A PARISH council is to write to Staffordshire Police outlining their concerns over the increase in the numbers of rural properties suffering from burglaries.
The issue was debated at last week's meeting of Waterhouses Parish Council when councillors raised concern over the amount of farms suffering from crime.
Councillor Eddie Simpson said: "There are a lot of properties in the rural area sufering burglaries. If you ring the police they just take the details. I do not know if they even come out. The situation is getting worse.
"There are lots of farms which have suffered some crime, but nothing is being done. Where are the police? "The police have previously admitted that they move officers into the city at weekends. We have not got a lot of local officers."
Councillor Andrew Carr said that around 15 Quad bikes had been taken from properties in the rural area recently.
District and parish councillor Edwin Wain said that members of the Staffordshire Moorlands District Council's ruling cabinet had recently met with the police commissioner for the county, Matthew Ellis. Mr Wain said: "The commissioner told us that officers are to be supplied with new technology which will allow them to be on the streets more. They will be able to obtained information while out on the beat instead of returning to a police station.
"The commissioner told us that this would deliver more than 3000 hours extra hours per week of officers time on the beat across the county."
District and parish councillor Linda Malyon who represent the Ipstones ward has been fighting for the number of officers to be increased in the rural for more than two years.
She said: "There are simply not enough police covering an area which includes about 20 parishes. Things are not right and the rural area deserves better. We need to go back to the full compliment of six full time officers that were based at the former Waterhouses Police Station.
"The rural area does need more police. We pay the same and deserve the same. The present is unacceptable."

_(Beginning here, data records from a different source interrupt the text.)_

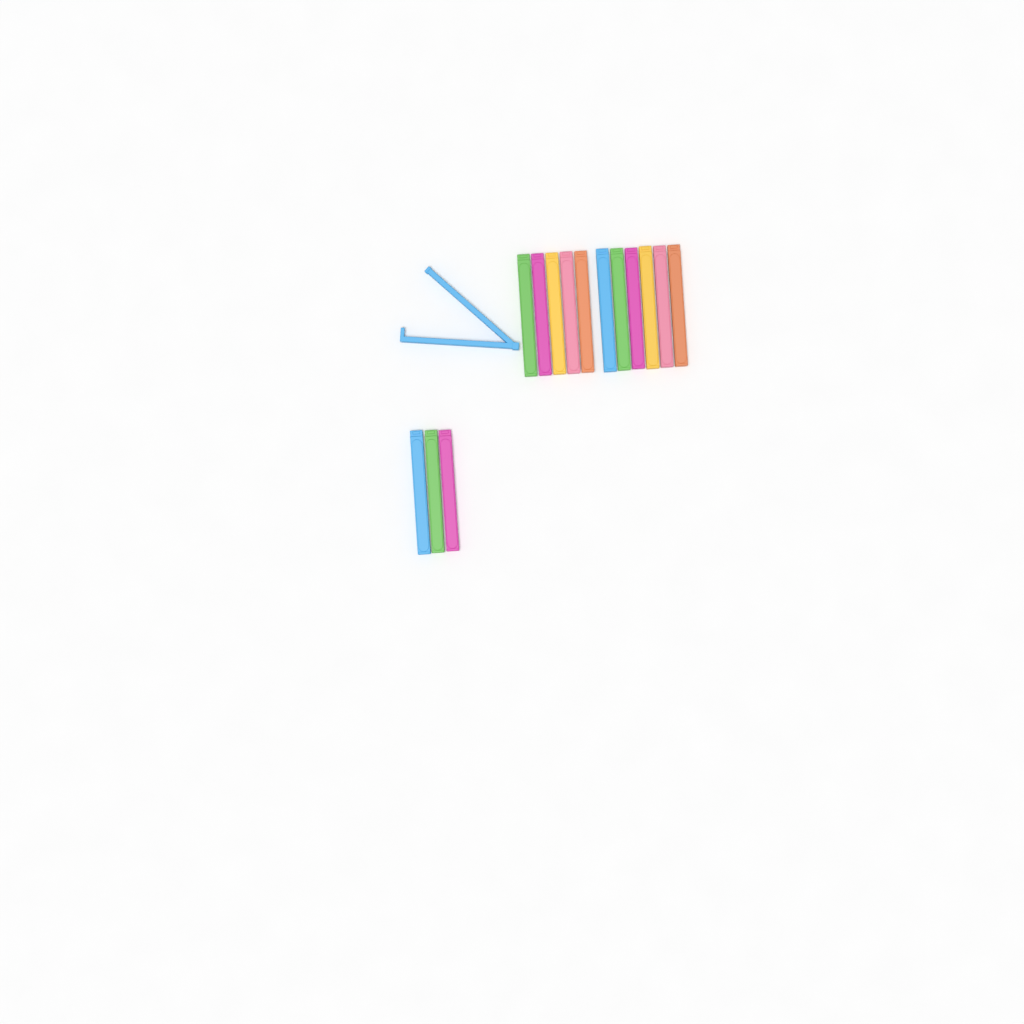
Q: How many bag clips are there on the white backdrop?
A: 15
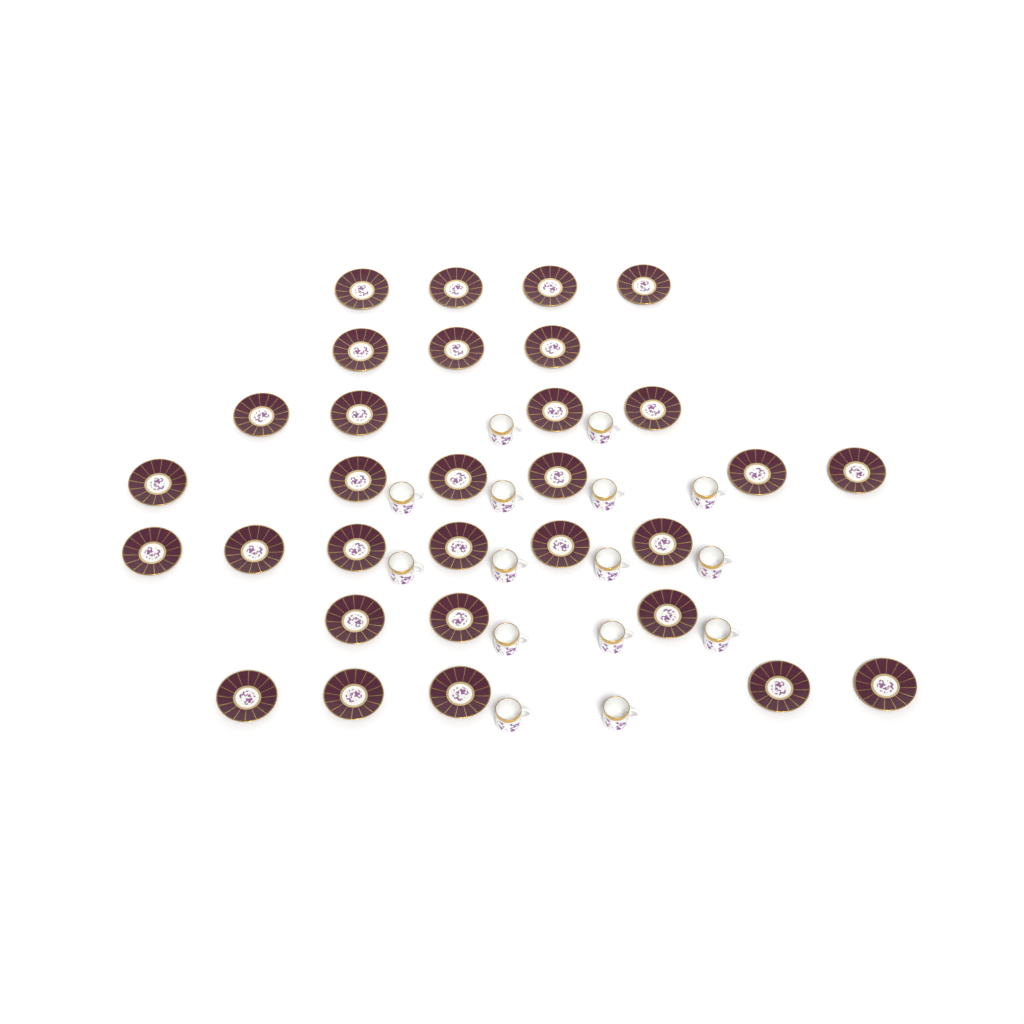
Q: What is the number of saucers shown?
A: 31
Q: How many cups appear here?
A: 15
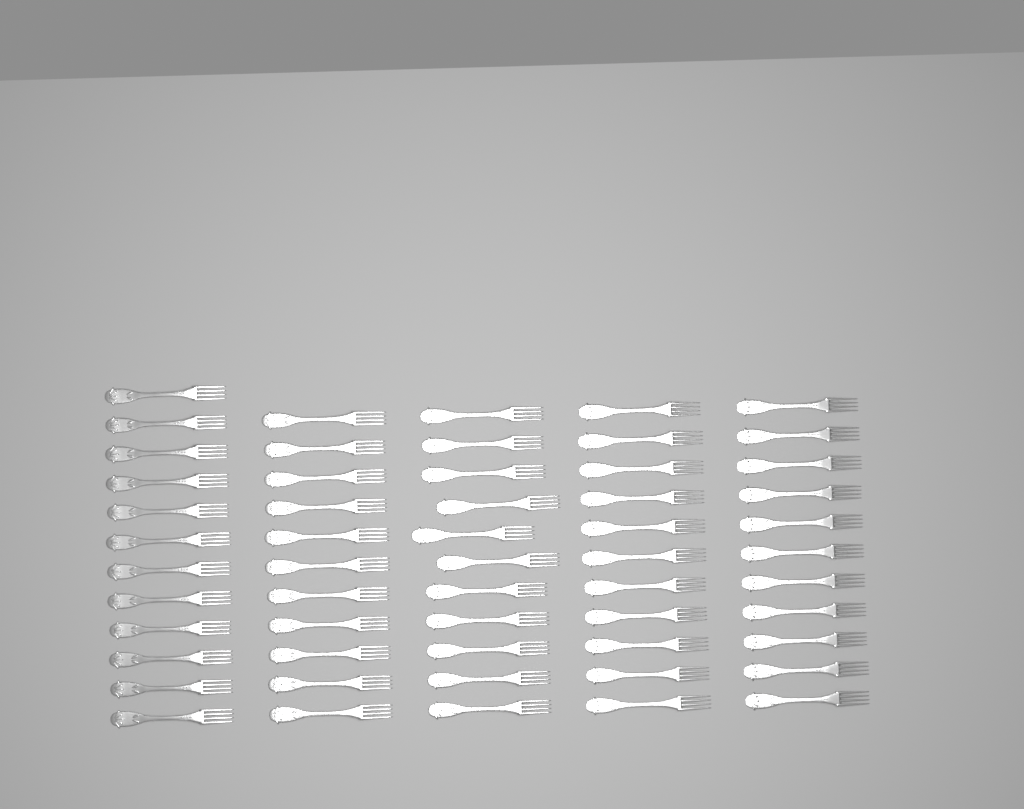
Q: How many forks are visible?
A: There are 56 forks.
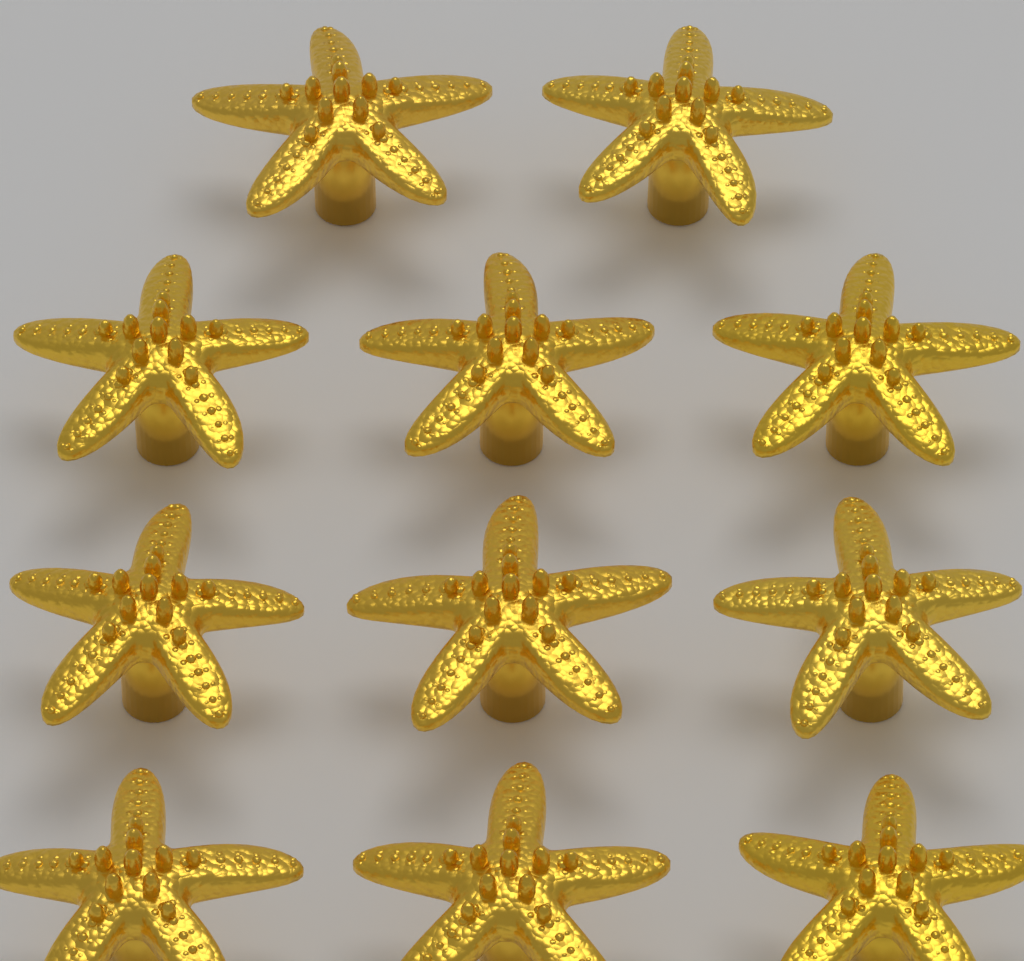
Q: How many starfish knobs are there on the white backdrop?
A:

Inspector Jon Ward, Local Policing Team Commander for the Staffordshire Moorlands, said: "Recently we have seen a small increase in reports of rural thefts and burglaries from other buildings, typically barns and farm outbuildings, and through rural watch we continue to keep our communities updated on reports in their area and spread crime prevention messages to help them protect themselves against this type of crime.
"We would like to issue a timely reminder to our rural residents to keep their property secure and security marked. Where possible store valuable items, such as quad bikes and machinery, out of sight and report any suspicious activity to us immediately.
"Be mindful that diversion tactics are sometimes used. For example, we have recently had reports of a white van travelling round the area and stopping at farms to ask if they sell eggs we suspect this is a tactic used to allow them time to survey any property/insecure buildings.
"Officers are on duty 24/7 in the area to respond to any emergencies or incidents reported and they are supported by additional resources from the force's operational support department.
"Together, they carry out proactive patrols of vulnerable locations, checking buildings and vehicles and advising owners on keeping their belongings safe.
"The Staffordshire Moorlands is one of the lowest crime areas in the country and we are determined to keep it that way. We target our patrols to have the greatest effect which is why it is so important for our communities to report any suspicious activity to us immediately.